After two winters isolated in Alaska, they headed to New Zealand for the third winter, which was New Zealand’s summer. It was her first trip there. “I wanted to go where it was warm. We went all over, we had a car and tents. I love New Zealand, it’s beautiful,” she says. “But if all the people moved to all the beautiful places in the world they wouldn’t be beautiful anymore.”
They traveled the country for four months and then returned to CB where Talie was hired at Forward Steps. “We took teenagers backpacking. I worked there for two summers from 1992 through 1993.” She and Mike went their separate ways in 1993 and Talie moved to Santa Barbara to be close to her son Craig and her grandson. “I had several jobs there. I was Kenny Loggins’ personal assistant. I also worked at a health food restaurant as a waitress and hostess.” But Santa Barbara was too busy for her. She was turning fifty and she decided to give herself the present of not working for a year and living in her van, “Everywhere and anywhere, wherever I wanted,” she smiles.

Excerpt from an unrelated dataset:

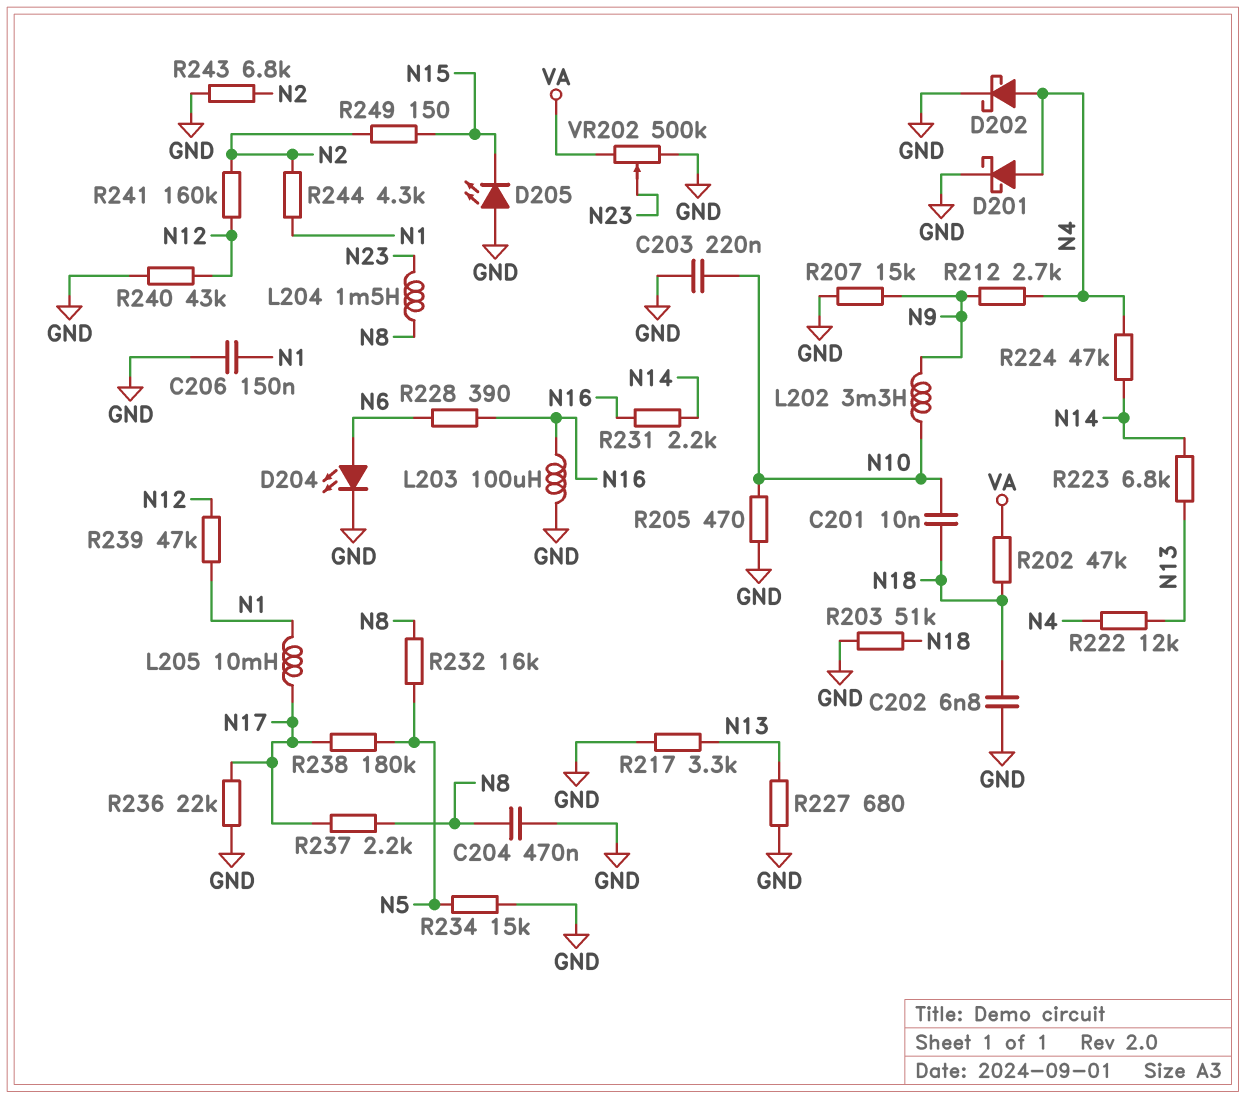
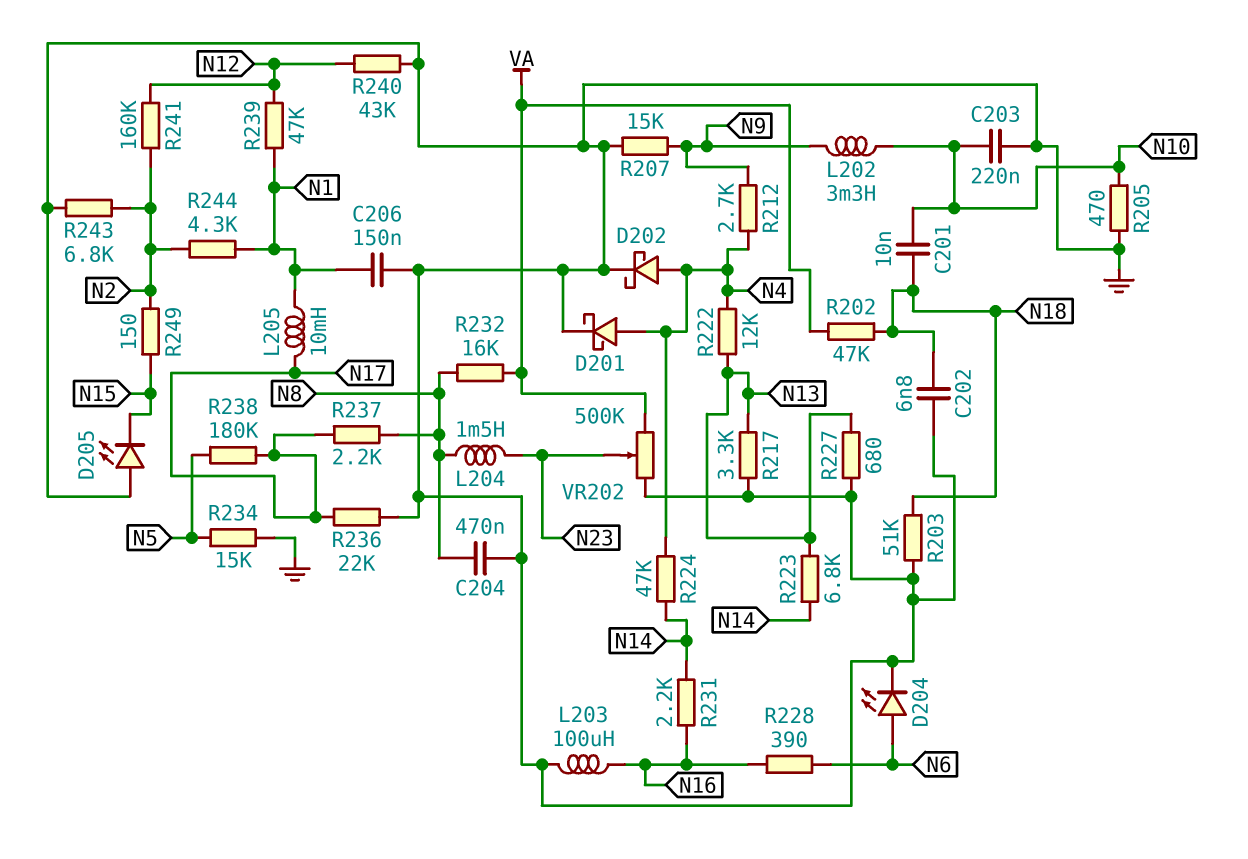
R232: 16k (N5, N8) -> 16k (N8, VA)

In her nomad lifestyle, she traveled around the west between California and Colorado, but she was ready to be back in CB by 1996. In 2002, Talie bought a truck and then a camper in 2018 and for 20 years she didn’t have a physical address, making her home out of her vehicles until June of 2021. “I had cancer in my leg,” which they discovered in 2017 when her femur broke. They reconstructed her femur and afterwards, she went backpacking in Iceland and back to her beloved New Zealand.
In March of 2020, Talie once again returned to New Zealand and got stuck in the COVID lockdown there. She hung out in Dunedin and kept busy walking her friend’s dogs.
When she was finally able to return to the states in July of 2020, to deal with a loose screw in her knee, she moved back into her camper for a year, until the cancer returned in 2021. Her leg had to be amputated midway through the femur in June that year, and later the surgeons had to perform a disc articulation, removing her femur from the hip. “It was really more difficult than I thought it would be but it’s what I’ve got and there’s no sense crying over spilt milk,” she says bravely. Talie was fitted with a prosthetic in January and she’s been going out with Adaptive Sports to train, focused on doing the Summit Hike for Living Journeys.
Last September, Talie moved into an apartment in town, “I need to stay positive, so I do what I can do and be happy with it and I won’t know what I can do until I try it. I can bike up the rec path and I can get around town on my recumbent bike. Living Journeys has been really helpful in my process, they’re a really good support group for people who’ve dealt with cancer. Once a week they do a meal for people living with cancer and deliver it and through Mountain Roots, they bring me a bag of fresh vegetables once a week. It’s a great program so whatever I can do to help them, like the Summit Hike, is important to me. Adaptive is also really supportive. They take me out hiking a couple times a week.”
Talie is a tenacious and determined survivor who is appreciative of her community, and the opportunities and support that Adaptive Sports and Living Journeys bring, “I’m blessed that I live in Crested Butte. I’ve been here 41 years and it still takes my breath away. It’s still the best place on the planet.”